Sabrina Muysken

It’s official, Aussie women aged 18-35 are the most unhappy bunch. A recent study by Australian Unity reported that 43 per cent of all females are viewing the glass as half empty, with Gen Y females being deemed the most pessimistic of them all. Female Baby Boomers are the most optimistic at 64 per cent followed by Gen X females at 57 per cent.

The release of the survey coincides with Australian Unity’s announcement of a new partnership with The Resilience Project, a national organisation teaching Australians positive health strategies. In keeping with Australian Unity’s recent findings, The Resilience Project’s Founder, Hugh Van Cuylenburg, has also identified Gen Y as the most concerning demographic to target. He highlights self-imposed pressure as a key contributing factor in the generation’s failure to find happiness.

“I’m not surprised the research identified Gen Y as the least optimistic generation compared to Gen X and Baby Boomers,” says Hugh, “I’ve delivered programs in more than 400 schools around Australian and have seen first-hand the growing levels of anxiety and depression in young people.”

The research also found there to be one million more optimistic men than women, with Male Baby Boomers being recorded as the most positive. In a gender comparison, every generation of females appears to be less optimistic than their male counterparts. This is thought to be because women are increasingly too hard on themselves.

“One in two Gen Y females are pessimistic about their mental health… It’s evident women set themselves much higher standards than men. I see this every day in schools, workplaces and sporting clubs I work with. When women don’t reach these standards they’re hard on themselves and this is clearly impacting on their levels of optimism.”

The Australian Unity Optimism Study sited “good health and enjoyment of life” as the most influential factors in achieving optimism and revealed “Australian politics and global issues” as playing only a minor role.

Aside from the obvious side effects, an optimistic outlook can also play an integral role in physical health as there have been many links found between poor mental health and disease.

“An optimist is less likely to die from infection, cancer, heart disease, stroke and respiratory disease. Optimists are also likely to enjoy better levels of mental health. Science shows optimists are significantly more successful than pessimists in aversive events and when unforeseen circumstances get in the way achieving important life-goals,” says Laura Jennings, Australian Unity spokesperson.

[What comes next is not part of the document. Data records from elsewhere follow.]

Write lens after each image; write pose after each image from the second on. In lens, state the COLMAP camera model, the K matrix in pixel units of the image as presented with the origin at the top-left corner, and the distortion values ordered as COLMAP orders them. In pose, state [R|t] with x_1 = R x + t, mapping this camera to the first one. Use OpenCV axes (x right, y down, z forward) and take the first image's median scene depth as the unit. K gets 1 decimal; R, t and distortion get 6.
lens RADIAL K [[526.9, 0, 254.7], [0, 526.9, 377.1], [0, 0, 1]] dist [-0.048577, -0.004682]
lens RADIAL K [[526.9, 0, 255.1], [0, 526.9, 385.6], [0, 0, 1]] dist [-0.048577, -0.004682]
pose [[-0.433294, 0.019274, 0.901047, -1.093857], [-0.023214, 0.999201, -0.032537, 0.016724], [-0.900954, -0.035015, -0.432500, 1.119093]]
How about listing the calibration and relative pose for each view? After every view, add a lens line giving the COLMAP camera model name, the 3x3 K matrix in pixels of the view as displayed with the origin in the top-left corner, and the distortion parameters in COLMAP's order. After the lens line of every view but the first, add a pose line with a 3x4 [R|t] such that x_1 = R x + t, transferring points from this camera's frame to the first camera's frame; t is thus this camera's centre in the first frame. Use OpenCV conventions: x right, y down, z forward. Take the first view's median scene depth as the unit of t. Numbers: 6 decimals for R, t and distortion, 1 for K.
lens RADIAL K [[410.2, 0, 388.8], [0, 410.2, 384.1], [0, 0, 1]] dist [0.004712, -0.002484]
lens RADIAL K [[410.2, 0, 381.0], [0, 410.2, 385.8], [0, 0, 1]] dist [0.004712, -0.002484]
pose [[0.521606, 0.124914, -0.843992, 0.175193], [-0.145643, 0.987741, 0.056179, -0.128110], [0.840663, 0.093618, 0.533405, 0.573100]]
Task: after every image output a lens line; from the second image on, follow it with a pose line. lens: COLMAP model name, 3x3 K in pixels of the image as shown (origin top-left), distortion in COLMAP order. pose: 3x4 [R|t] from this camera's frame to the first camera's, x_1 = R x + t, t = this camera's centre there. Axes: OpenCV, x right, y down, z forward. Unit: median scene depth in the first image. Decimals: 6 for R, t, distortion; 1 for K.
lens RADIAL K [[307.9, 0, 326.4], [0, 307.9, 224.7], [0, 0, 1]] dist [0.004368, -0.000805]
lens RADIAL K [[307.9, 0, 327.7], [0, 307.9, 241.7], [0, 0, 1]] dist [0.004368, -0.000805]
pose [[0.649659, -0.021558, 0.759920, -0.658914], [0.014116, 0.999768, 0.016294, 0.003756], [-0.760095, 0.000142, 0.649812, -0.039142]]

However, those wanting to change their outlook and see the glass as ‘half full’ needn’t worry as optimism can
be learned.

“The good news is, anyone can rewire their brain to scan the world for the positive,” says Hugh.

A key practice The Resilience Project, and many other mental health initiatives, advocate is the use of a gratitude journal. It has been proven that by adopting the simple routine of jotting down a few things you are grateful each day can dramatically improve your overall outlook, make you more appreciative of what you do have and alleviate yourself of any self-imposed pressures.